Dataset entries

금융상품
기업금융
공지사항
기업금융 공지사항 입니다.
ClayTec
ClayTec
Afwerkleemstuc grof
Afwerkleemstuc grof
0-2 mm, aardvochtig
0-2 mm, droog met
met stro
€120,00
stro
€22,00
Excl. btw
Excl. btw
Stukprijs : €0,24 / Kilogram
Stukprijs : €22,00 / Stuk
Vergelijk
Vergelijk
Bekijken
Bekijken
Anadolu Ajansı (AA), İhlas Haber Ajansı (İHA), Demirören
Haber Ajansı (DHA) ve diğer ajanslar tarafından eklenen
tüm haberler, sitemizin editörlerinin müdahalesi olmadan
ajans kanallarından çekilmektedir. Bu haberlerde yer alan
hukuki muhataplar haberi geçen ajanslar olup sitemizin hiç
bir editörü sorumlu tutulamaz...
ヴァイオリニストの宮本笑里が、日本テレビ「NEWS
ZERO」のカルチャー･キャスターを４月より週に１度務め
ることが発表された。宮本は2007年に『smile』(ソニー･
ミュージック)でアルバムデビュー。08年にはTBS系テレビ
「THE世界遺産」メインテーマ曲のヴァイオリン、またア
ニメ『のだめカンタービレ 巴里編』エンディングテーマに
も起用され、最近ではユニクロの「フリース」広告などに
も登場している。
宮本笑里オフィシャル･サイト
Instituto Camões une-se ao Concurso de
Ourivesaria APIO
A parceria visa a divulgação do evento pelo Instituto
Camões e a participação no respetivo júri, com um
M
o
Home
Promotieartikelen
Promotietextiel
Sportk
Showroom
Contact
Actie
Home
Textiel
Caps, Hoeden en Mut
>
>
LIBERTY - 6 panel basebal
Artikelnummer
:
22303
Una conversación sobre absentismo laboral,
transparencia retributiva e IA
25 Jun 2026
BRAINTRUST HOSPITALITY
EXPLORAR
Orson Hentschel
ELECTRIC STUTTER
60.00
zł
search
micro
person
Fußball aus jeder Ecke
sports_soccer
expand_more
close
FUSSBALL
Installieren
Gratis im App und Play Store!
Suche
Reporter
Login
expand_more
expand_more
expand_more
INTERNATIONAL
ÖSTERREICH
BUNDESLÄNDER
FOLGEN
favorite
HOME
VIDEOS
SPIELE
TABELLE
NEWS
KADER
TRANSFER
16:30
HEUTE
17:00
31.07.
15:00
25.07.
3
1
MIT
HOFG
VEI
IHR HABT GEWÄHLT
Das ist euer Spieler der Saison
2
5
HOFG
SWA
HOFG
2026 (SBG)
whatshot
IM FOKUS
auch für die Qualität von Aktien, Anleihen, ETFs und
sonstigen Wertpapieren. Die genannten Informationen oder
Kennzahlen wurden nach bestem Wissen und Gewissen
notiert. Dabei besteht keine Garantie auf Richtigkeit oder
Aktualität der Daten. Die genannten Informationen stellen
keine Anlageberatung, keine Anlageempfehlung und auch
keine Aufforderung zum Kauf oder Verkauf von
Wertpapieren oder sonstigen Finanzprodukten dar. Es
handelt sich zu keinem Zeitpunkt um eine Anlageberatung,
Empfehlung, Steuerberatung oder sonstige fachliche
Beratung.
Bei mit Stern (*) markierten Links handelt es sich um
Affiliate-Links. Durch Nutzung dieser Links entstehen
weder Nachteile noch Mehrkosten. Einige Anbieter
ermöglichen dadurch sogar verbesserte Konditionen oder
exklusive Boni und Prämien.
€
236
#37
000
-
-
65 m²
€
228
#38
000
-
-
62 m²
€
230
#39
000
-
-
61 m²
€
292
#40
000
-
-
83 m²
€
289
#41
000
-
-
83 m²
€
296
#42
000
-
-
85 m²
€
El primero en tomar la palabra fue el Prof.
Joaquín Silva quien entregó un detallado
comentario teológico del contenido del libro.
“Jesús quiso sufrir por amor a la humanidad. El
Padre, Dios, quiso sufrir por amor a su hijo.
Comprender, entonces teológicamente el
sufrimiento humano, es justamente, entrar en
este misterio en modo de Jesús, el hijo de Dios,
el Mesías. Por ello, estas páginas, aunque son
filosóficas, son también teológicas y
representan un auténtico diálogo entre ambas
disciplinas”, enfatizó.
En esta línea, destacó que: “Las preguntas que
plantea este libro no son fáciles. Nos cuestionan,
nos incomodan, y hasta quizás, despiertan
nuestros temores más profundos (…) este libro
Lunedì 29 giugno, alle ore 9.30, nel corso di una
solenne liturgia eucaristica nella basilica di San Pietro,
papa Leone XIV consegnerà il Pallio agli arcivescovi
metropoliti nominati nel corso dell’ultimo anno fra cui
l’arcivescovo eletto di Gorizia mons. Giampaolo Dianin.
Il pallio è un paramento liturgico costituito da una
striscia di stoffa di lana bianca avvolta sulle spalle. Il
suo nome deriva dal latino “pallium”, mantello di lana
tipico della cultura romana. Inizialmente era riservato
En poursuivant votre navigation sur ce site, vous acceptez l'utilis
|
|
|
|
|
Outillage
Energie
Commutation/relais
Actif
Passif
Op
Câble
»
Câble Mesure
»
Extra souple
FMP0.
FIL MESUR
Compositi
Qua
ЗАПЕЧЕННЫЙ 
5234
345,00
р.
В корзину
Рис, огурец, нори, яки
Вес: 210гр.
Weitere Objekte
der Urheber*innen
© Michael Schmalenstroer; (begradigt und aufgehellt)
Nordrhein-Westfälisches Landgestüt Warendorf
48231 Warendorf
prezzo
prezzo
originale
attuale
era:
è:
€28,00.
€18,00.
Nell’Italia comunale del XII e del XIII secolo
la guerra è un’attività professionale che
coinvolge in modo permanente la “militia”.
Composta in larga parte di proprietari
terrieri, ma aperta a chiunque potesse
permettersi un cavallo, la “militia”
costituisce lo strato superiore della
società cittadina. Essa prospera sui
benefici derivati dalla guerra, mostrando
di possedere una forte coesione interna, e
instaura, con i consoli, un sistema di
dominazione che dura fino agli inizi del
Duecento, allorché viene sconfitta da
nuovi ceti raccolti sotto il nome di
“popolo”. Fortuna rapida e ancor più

▶ _Work request_:
Reproduce every line of the listing above verbatim, in the same order.

▶ _Response_:
금융상품
기업금융
공지사항
기업금융 공지사항 입니다.
ClayTec
ClayTec
Afwerkleemstuc grof
Afwerkleemstuc grof
0-2 mm, aardvochtig
0-2 mm, droog met
met stro
€120,00
stro
€22,00
Excl. btw
Excl. btw
Stukprijs : €0,24 / Kilogram
Stukprijs : €22,00 / Stuk
Vergelijk
Vergelijk
Bekijken
Bekijken
Anadolu Ajansı (AA), İhlas Haber Ajansı (İHA), Demirören
Haber Ajansı (DHA) ve diğer ajanslar tarafından eklenen
tüm haberler, sitemizin editörlerinin müdahalesi olmadan
ajans kanallarından çekilmektedir. Bu haberlerde yer alan
hukuki muhataplar haberi geçen ajanslar olup sitemizin hiç
bir editörü sorumlu tutulamaz...
ヴァイオリニストの宮本笑里が、日本テレビ「NEWS
ZERO」のカルチャー･キャスターを４月より週に１度務め
ることが発表された。宮本は2007年に『smile』(ソニー･
ミュージック)でアルバムデビュー。08年にはTBS系テレビ
「THE世界遺産」メインテーマ曲のヴァイオリン、またア
ニメ『のだめカンタービレ 巴里編』エンディングテーマに
も起用され、最近ではユニクロの「フリース」広告などに
も登場している。
宮本笑里オフィシャル･サイト
Instituto Camões une-se ao Concurso de
Ourivesaria APIO
A parceria visa a divulgação do evento pelo Instituto
Camões e a participação no respetivo júri, com um
M
o
Home
Promotieartikelen
Promotietextiel
Sportk
Showroom
Contact
Actie
Home
Textiel
Caps, Hoeden en Mut
>
>
LIBERTY - 6 panel basebal
Artikelnummer
:
22303
Una conversación sobre absentismo laboral,
transparencia retributiva e IA
25 Jun 2026
BRAINTRUST HOSPITALITY
EXPLORAR
Orson Hentschel
ELECTRIC STUTTER
60.00
zł
search
micro
person
Fußball aus jeder Ecke
sports_soccer
expand_more
close
FUSSBALL
Installieren
Gratis im App und Play Store!
Suche
Reporter
Login
expand_more
expand_more
expand_more
INTERNATIONAL
ÖSTERREICH
BUNDESLÄNDER
FOLGEN
favorite
HOME
VIDEOS
SPIELE
TABELLE
NEWS
KADER
TRANSFER
16:30
HEUTE
17:00
31.07.
15:00
25.07.
3
1
MIT
HOFG
VEI
IHR HABT GEWÄHLT
Das ist euer Spieler der Saison
2
5
HOFG
SWA
HOFG
2026 (SBG)
whatshot
IM FOKUS
auch für die Qualität von Aktien, Anleihen, ETFs und
sonstigen Wertpapieren. Die genannten Informationen oder
Kennzahlen wurden nach bestem Wissen und Gewissen
notiert. Dabei besteht keine Garantie auf Richtigkeit oder
Aktualität der Daten. Die genannten Informationen stellen
keine Anlageberatung, keine Anlageempfehlung und auch
keine Aufforderung zum Kauf oder Verkauf von
Wertpapieren oder sonstigen Finanzprodukten dar. Es
handelt sich zu keinem Zeitpunkt um eine Anlageberatung,
Empfehlung, Steuerberatung oder sonstige fachliche
Beratung.
Bei mit Stern (*) markierten Links handelt es sich um
Affiliate-Links. Durch Nutzung dieser Links entstehen
weder Nachteile noch Mehrkosten. Einige Anbieter
ermöglichen dadurch sogar verbesserte Konditionen oder
exklusive Boni und Prämien.
€
236
#37
000
-
-
65 m²
€
228
#38
000
-
-
62 m²
€
230
#39
000
-
-
61 m²
€
292
#40
000
-
-
83 m²
€
289
#41
000
-
-
83 m²
€
296
#42
000
-
-
85 m²
€
El primero en tomar la palabra fue el Prof.
Joaquín Silva quien entregó un detallado
comentario teológico del contenido del libro.
“Jesús quiso sufrir por amor a la humanidad. El
Padre, Dios, quiso sufrir por amor a su hijo.
Comprender, entonces teológicamente el
sufrimiento humano, es justamente, entrar en
este misterio en modo de Jesús, el hijo de Dios,
el Mesías. Por ello, estas páginas, aunque son
filosóficas, son también teológicas y
representan un auténtico diálogo entre ambas
disciplinas”, enfatizó.
En esta línea, destacó que: “Las preguntas que
plantea este libro no son fáciles. Nos cuestionan,
nos incomodan, y hasta quizás, despiertan
nuestros temores más profundos (…) este libro
Lunedì 29 giugno, alle ore 9.30, nel corso di una
solenne liturgia eucaristica nella basilica di San Pietro,
papa Leone XIV consegnerà il Pallio agli arcivescovi
metropoliti nominati nel corso dell’ultimo anno fra cui
l’arcivescovo eletto di Gorizia mons. Giampaolo Dianin.
Il pallio è un paramento liturgico costituito da una
striscia di stoffa di lana bianca avvolta sulle spalle. Il
suo nome deriva dal latino “pallium”, mantello di lana
tipico della cultura romana. Inizialmente era riservato
En poursuivant votre navigation sur ce site, vous acceptez l'utilis
|
|
|
|
|
Outillage
Energie
Commutation/relais
Actif
Passif
Op
Câble
»
Câble Mesure
»
Extra souple
FMP0.
FIL MESUR
Compositi
Qua
ЗАПЕЧЕННЫЙ 
5234
345,00
р.
В корзину
Рис, огурец, нори, яки
Вес: 210гр.
Weitere Objekte
der Urheber*innen
© Michael Schmalenstroer; (begradigt und aufgehellt)
Nordrhein-Westfälisches Landgestüt Warendorf
48231 Warendorf
prezzo
prezzo
originale
attuale
era:
è:
€28,00.
€18,00.
Nell’Italia comunale del XII e del XIII secolo
la guerra è un’attività professionale che
coinvolge in modo permanente la “militia”.
Composta in larga parte di proprietari
terrieri, ma aperta a chiunque potesse
permettersi un cavallo, la “militia”
costituisce lo strato superiore della
società cittadina. Essa prospera sui
benefici derivati dalla guerra, mostrando
di possedere una forte coesione interna, e
instaura, con i consoli, un sistema di
dominazione che dura fino agli inizi del
Duecento, allorché viene sconfitta da
nuovi ceti raccolti sotto il nome di
“popolo”. Fortuna rapida e ancor più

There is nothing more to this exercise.